## WHAT THIS EXERCISE ASKS:
**A.** According to the passage on the trial of Charles I, where was Charles moved at the end of 1648?
**B.** Extend the passage on the trial of Charles I with the next part, beginning after its last sentence.

*** SOURCE TEXT Section Begins ***

Charles I of England - Trial

Trial

Main article: High Court of Justice for the trial of Charles I

Charles was moved to Hurst Castle at the end of 1648, and thereafter to Windsor Castle. In January 1649, in response to Charles's defiance of Parliament even after defeat, and his encouraging the second Civil War while in captivity, the House of Commons passed an Act of Parliament creating a court for Charles's trial. After the first Civil War, the parliamentarians accepted the premise that the king, although wrong, had been able to justify his fight, and that he would still be entitled to limited powers as King under a new constitutional settlement. It was now felt that by provoking the second Civil War even while defeated and in captivity, Charles showed himself responsible for unjustifiable bloodshed. The secret treaty with the Scots was considered particularly unpardonable; "a more prodigious treason", said Cromwell, "than any that had been perfected before; because the former quarrel was that Englishmen might rule over one another; this to vassalise us to a foreign nation." Cromwell had up to this point supported negotiations with the king, but now rejected further diplomacy.

*** SOURCE TEXT Section Ends ***
*** GIVEN RECORDS Section Begins ***

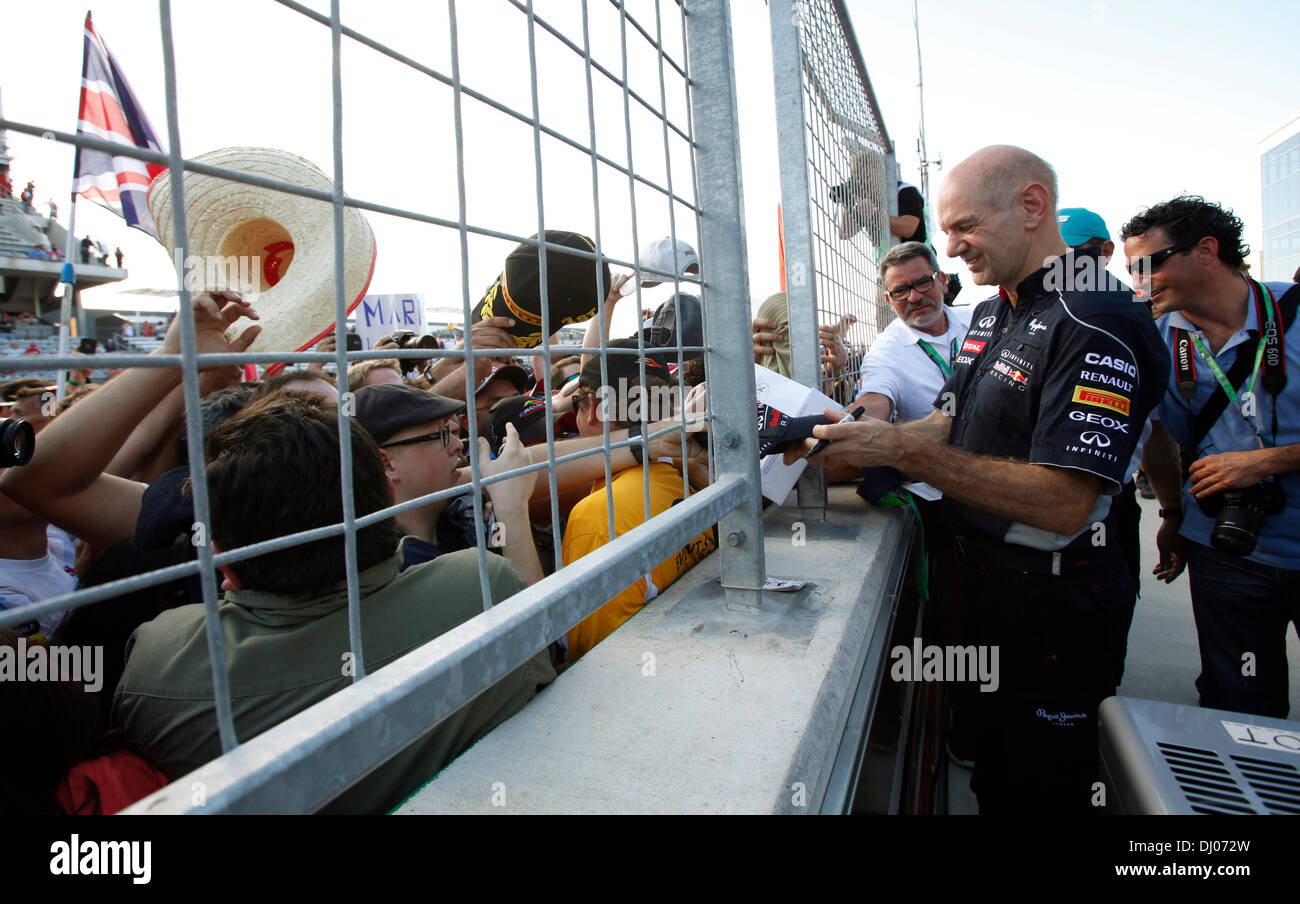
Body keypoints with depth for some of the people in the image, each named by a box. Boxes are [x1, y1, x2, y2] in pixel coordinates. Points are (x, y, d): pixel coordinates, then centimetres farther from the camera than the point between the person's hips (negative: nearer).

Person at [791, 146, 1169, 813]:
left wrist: (902, 450, -29)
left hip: (1053, 604, -8)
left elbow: (1063, 503, -29)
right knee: (992, 770, 25)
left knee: (1042, 788, 12)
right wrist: (854, 439, -7)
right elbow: (949, 426, 11)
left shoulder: (1098, 325, -22)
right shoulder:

*** GIVEN RECORDS Section Ends ***

## PER-TASK OUTPUTS:
**A.** Hurst Castle

**B.**
The idea of trying a king was a novel one; previous monarchs (Edward II, Richard II and Henry VI) had been overthrown and murdered by their successors, but had never been brought to trial as monarchs. Charles was accused of treason against England by using his power to pursue his personal interest rather than the good of England. The charge against Charles I stated that the king, "for accomplishment of such his designs, and for the protecting of himself and his adherents in his and their wicked practices, to the same ends hath traitorously and maliciously levied war against the present Parliament, and the people therein represented...", that the "wicked designs, wars, and evil practices of him, the said Charles Stuart, have been, and are carried on for the advancement and upholding of a personal interest of will, power, and pretended prerogative to himself and his family, against the public interest, common right, liberty, justice, and peace of the people of this nation."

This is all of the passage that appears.